Just click on store search.
The number of bottles in each store is updated nightly. You should call
the store first to see if stock still remains (each store phone number is
listed).
Jerez
de la Frontera can be hot, and I mean hot. Last week I attended the 4th
biennial edition of Vinoble, the world’s largest trade exposition of
sweet wines. Producers from more than 120 wine regions around the world
were strutting their wares. Canada’s sole participant,
Niagara-on-the-Lake’s Pillitteri Estates found their stand under siege,
running out of icewine before the exposition came to an end.
Over
four days it seems that I tasted hundreds of sweeties, but just a fraction
of what was being poured. I also took in more than a dozen tasting
seminars. Wanting to survive, I was able to practice the art of
expectoration - the polite word for spitting.
 Naturally,
there were lapses when things actually got swallowed. For instance, at the
tasting of Château d’Yquem led by Count
Alexandre de Lur Saluces, who has been the managing director
since 1968, we explored the differences between the 1998, 1996, 1988 and
1985 vintages. The former, 1998
Chateau d’Yquem
(994277 - $198 half bottle) has just been released in the Classics
Catalogue and I was amazed at the wonderful sweet concentration of ripe
fruit and how well it is showing - a must buy for anyone pursuing great
Sauternes.

__Data excerpt__
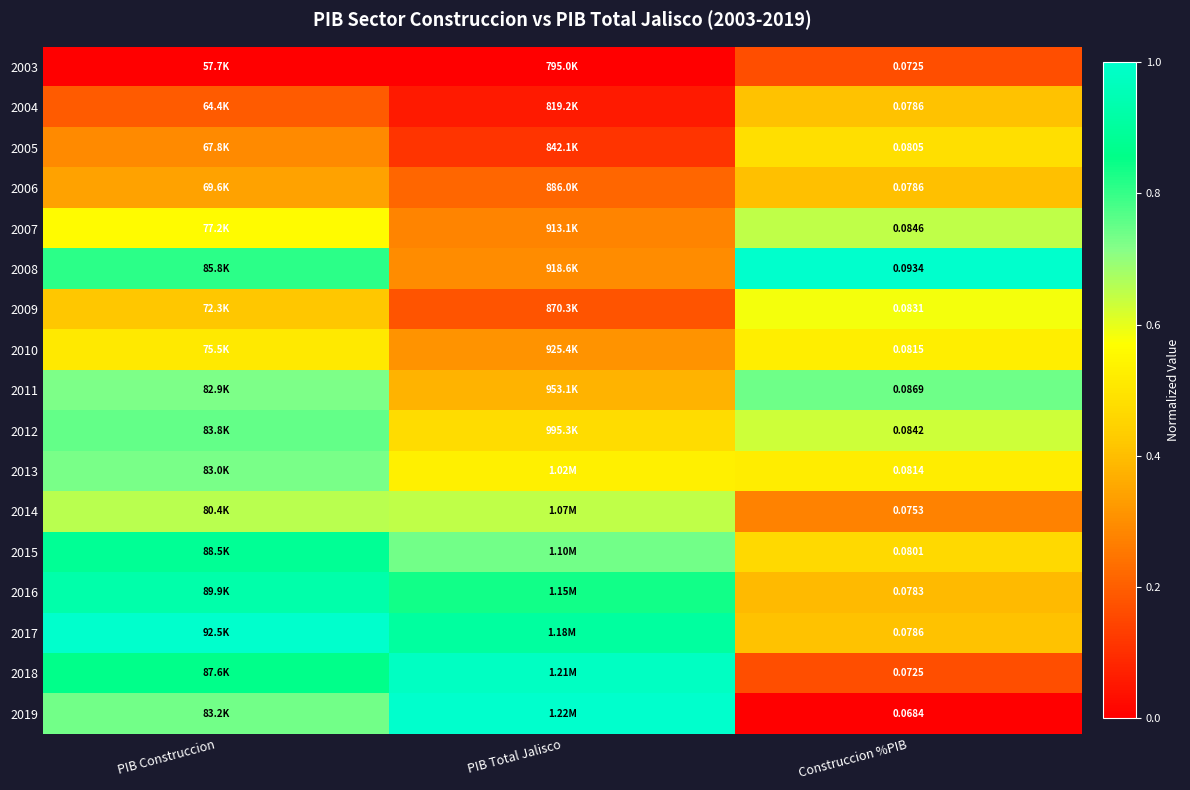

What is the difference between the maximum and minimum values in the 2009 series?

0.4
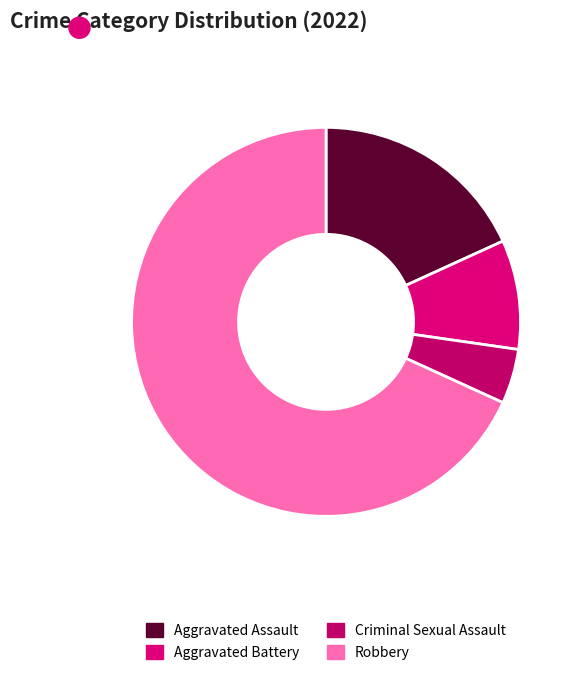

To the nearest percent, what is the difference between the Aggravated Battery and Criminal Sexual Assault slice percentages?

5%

__Activity__
Transcribe the Vinoble passage, starting with "Just click on" and going on through "came to an end.". Work only from the Vinoble passage, not from the lines.

__Answer section__
Just click on store search.
The number of bottles in each store is updated nightly. You should call
the store first to see if stock still remains (each store phone number is
listed).
Jerez
de la Frontera can be hot, and I mean hot. Last week I attended the 4th
biennial edition of Vinoble, the world’s largest trade exposition of
sweet wines. Producers from more than 120 wine regions around the world
were strutting their wares. Canada’s sole participant,
Niagara-on-the-Lake’s Pillitteri Estates found their stand under siege,
running out of icewine before the exposition came to an end.